It's no use crying over spilled milk - Rogozin says after visit to Spitsbergen

Russian Deputy Prime Minister Dmitry Rogozin has commented on the Norwegian Foreign Ministry's request to the Russian authorities to explain his visit to Spitsbergen.

Russian Deputy Prime Minister Dmitry Rogozin has commented on the Norwegian Foreign Ministry's request to the Russian authorities to explain his visit to Spitsbergen.

"It's no use crying over spilled milk," he tweeted on Sunday.

The Barents Observer edition wrote earlier that the Norwegian authorities had asked Russia to explain the vice-premier's visit to Spitsbergen. The edition said that Rogozin was blacklisted by the European Union and Norway over Ukraine.

"We have arrived to Spitsbergen"

The visits of blacklisted people to Svalbard are undesirable, Norwegian Foreign Ministry representative Frode Andersen told the edition.

Meanwhile, Russian Foreign Ministry said that Norway's reaction to this visit is absurd from the point of view of international law. 

"Such a reaction causes surprise. It can't be explained and is absurd from the point of view of international law," Russian Foreign Ministry Alexander Lukashevich said in a commentary posted on the ministry's website on Monday.

"Article 3 of the 1920 Spitsbergen Treaty envisages free access to the archipelago for citizens of the countries that are signatories to the Treaty. The said unilateral sanctions do not eliminate this provision of the Treaty and are irrelevant in this case. Thus, there are no grounds to make any claims against Russia from the point of view of international law," Lukashevich said.

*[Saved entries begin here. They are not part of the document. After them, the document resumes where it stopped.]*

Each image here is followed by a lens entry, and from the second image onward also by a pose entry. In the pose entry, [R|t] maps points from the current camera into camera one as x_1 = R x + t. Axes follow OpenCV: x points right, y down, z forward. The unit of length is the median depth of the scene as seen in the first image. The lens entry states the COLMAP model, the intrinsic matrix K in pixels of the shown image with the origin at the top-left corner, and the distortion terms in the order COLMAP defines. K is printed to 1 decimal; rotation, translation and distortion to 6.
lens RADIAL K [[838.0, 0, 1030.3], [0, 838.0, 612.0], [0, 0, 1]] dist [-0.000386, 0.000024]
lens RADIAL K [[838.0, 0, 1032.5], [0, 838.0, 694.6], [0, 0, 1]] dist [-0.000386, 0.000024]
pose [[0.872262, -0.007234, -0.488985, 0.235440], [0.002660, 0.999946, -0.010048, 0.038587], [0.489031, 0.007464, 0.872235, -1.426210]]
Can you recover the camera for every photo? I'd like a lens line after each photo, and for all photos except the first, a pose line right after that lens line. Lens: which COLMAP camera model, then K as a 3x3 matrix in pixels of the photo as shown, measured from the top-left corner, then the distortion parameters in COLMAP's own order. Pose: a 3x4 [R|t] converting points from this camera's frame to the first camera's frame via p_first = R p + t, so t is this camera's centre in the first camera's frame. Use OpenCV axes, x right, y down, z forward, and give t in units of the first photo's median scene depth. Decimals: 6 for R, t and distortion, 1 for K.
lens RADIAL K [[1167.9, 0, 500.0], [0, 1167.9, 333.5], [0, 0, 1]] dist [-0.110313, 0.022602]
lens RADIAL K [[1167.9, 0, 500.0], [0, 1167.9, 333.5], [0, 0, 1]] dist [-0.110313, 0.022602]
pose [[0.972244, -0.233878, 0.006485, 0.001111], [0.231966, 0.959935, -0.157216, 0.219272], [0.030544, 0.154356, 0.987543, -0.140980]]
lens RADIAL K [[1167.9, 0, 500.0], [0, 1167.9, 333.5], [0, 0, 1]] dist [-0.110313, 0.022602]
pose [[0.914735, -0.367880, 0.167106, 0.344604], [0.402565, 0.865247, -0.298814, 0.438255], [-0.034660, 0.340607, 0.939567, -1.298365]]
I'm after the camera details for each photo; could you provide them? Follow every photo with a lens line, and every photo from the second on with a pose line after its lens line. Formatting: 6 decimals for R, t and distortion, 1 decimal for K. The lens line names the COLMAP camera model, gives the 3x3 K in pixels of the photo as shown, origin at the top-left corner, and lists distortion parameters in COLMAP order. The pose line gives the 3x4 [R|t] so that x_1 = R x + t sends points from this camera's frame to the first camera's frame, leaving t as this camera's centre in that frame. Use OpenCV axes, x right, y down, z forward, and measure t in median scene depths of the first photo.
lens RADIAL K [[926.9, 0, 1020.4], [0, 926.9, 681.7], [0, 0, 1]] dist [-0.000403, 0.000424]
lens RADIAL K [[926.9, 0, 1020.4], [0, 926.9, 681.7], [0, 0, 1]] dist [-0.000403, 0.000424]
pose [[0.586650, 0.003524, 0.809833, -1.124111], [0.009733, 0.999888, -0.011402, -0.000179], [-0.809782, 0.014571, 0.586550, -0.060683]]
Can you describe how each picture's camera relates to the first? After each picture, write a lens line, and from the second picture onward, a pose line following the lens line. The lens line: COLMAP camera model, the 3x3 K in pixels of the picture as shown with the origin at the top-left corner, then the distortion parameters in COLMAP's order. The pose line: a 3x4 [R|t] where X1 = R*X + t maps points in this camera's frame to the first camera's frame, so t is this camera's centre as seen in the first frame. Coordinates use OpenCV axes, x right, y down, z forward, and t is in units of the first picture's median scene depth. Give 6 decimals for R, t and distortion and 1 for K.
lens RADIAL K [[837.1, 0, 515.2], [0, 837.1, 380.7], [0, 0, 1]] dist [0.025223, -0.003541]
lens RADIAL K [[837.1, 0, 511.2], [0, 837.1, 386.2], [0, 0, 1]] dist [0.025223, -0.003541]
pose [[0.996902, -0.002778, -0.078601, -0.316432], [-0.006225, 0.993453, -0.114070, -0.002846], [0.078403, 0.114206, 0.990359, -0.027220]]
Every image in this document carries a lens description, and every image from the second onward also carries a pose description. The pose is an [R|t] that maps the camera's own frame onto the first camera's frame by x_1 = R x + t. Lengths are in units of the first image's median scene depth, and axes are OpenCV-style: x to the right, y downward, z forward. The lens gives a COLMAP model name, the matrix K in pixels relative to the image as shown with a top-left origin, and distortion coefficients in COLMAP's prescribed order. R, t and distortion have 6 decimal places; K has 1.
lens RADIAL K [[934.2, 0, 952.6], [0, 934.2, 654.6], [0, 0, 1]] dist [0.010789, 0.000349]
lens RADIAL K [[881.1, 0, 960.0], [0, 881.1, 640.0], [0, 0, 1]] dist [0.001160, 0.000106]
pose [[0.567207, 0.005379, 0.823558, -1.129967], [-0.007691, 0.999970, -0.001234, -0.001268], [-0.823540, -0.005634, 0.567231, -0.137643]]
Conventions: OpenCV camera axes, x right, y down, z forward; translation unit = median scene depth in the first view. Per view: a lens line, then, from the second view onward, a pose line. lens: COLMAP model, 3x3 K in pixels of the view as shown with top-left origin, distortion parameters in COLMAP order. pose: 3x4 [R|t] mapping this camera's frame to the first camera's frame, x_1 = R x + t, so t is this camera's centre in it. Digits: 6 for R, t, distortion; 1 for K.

"We regret Norway's initiative to join the EU anti-Russia sanctions which causes negative consequences for Russian-Norwegian relations and, as we see, distorts the perception of reality by our Norwegian neighbors," Lukashevich said in his commentary.

"The use of the archipelago for a visit to North Pole 2015 was purely for logistical reasons as per the aviation safety requirements in high latitudes. This circumstance is totally natural and we hoped for the understanding of Norway in the spirit of our partnership in the Arctic, which until now has always been shown by Norway," Lukashevich said.

Rogozin leads the commission on Arctic development issues and was expected to take part in the opening of the North Pole 2015 floating station.

The visit by the Russian deputy prime minister to the archipelago was followed by a negative reaction from Norway because Rogozin is on the EU sanctions list.